C’est peut-être là un nœud encore ignoré dans ses conséquences de la crise. Le changement de psychologie que, selon certains, la crise a apporté chez les citoyens-consommateurs pourrait mettre en cause les conditions d’une éventuelle “reprise” si l’on en reste aux conditions de reprise avec le système tel qu’il était quand il explosa le 15 septembre 2008, – ce qui est le but du système, nul n’en disconvient. Cela poserait alors la question de la possibilité effective d’une “reprise” puisqu'en effet le système ne veut rien changer de lui-même. On tourne en rond. Le système se trouverait trahi par celui-là même qu’il a institué comme le “carburant” même de son fonctionnement, ce fameux citoyen-consommateur. Au fond, c’est peut-être simplement la question de la révolte et de la révolution qu’on ne peut plus faire selon les normes habituelles, dans le système tel qu’il est devenu, ces choses d’un autre âge qui chercheraient un autre moyen pour se manifester, – cette question qui serait posée d’une façon qui suggérerait la réponse: la révolte et la révolution sont-elles dans ce refus de dépenser?
Les modalités de la bataille sont si profondes. Elles touchent la psychologie et, au-delà, la perception fondamentale du monde. Elles sont résumées, au fond, par la simple anecdote rapportée plus haut, du témoignage d’un citoyen-consommateur anonyme, – même si son nom nous est donné, c’est comme s’il était anonyme, – qui dit qu’il “met de côté” aujourd’hui parce que les “rainy days” sont arrivés; hier, dit-il … «Until a few months ago, Payne, 35, of Washington, D.C., was “spending money like no tomorrow.”»
Là est bien l’enjeu pour le système: convaincre résolument le citoyen-consommateur qu’à nouveau, “il n’y a plus de lendemain ” (“...like no tomorrow”), comme dans la chanson («Il n’y a plus d’après/ A Saint-Germain-des-Près»). Mais il semble désormais y penser. La première cause conjoncturelle est évidente, puisque “le lendemain”, c’est peut-être, sûrement, à nouveau, une autre crise ou bien l'absence d'emploi, et, par conséquent son réflexe de thésauriser. Au-delà, le danger est encore plus grand pour le système; penser “au lendemain” revient, dans les conditions actuelles, à rechercher une structuration de son avenir; c’est le balbutiement d’une démarche dont l’aboutissement est de chercher un sens dans le comportement. En cherchant à s’opposer à cette démarche, le système se révèle involontairement.
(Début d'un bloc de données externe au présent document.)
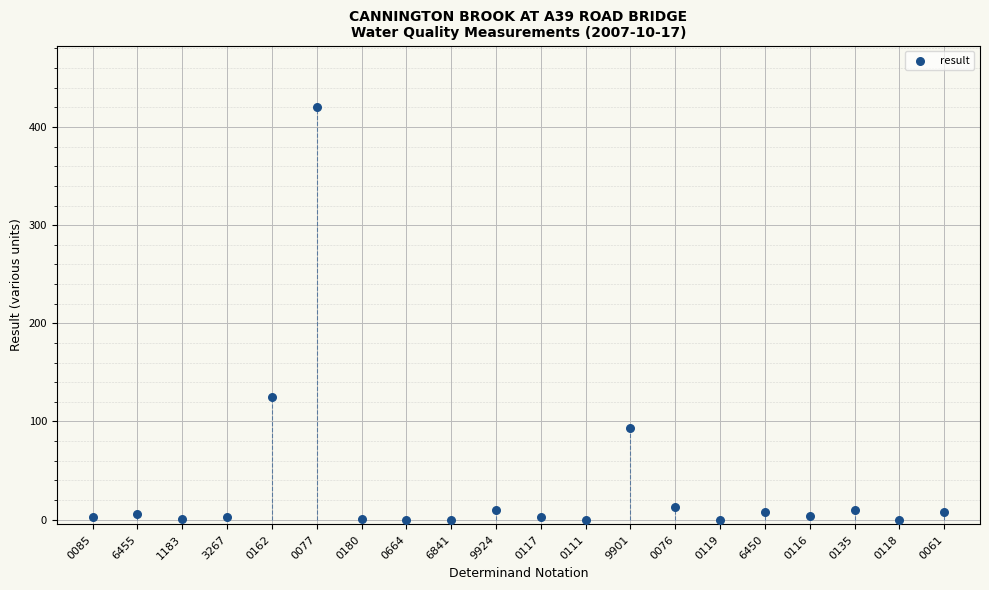

What is the range of Y values (max minus min)?

420.0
Il s’agit d’un système où toute structuration doit être éradiqué; le passé doit être éradiqué, et avec lui toutes les traditions, habitudes, toutes ces structures et ces structurations qui constituent, notamment et pour ce qui lui importe, un frein au réflexe de “dépenser sans compter”, ce qui implique également, – “dépenser comme s’il n’y avait pas de lendemain” («spending money like no tomorrow»); un système où, par conséquent, à côté du passé l’avenir doit être aussi éradiqué, parce que les spéculations sur l’avenir impliquent une structuration qui soumet effectivement l’acte de dépenser à la critique de cette spéculation. Il s’agit du citoyen tabula rasa, la formule étant d’ailleurs la référence générale de ce système, sans passé et sans avenir, sans rien du tout, sinon sa fonction monstrueuse de dévorer l’univers comme il se dévore lui-même. Le citoyen idéal, le citoyen-tabula rasa est celui où rien ne s’inscrit sur l’espace recréé vierge par le tabula rasa, où tout est bien avec cet état de tabula rasa.
L’enjeu est donc de parvenir à lobotomiser à nouveau le citoyen-consommateur, c’est-à-dire le patient, de façon à lui faire oublier les huit derniers mois. Il est urgent qu’un nouveau choc majeur compromette massivement cette opération de chirurgie nihiliste. En attendant, le chômage massif qu’entretient le système en pleine renaissance façon “green shoots” constitue un antidote inattendu.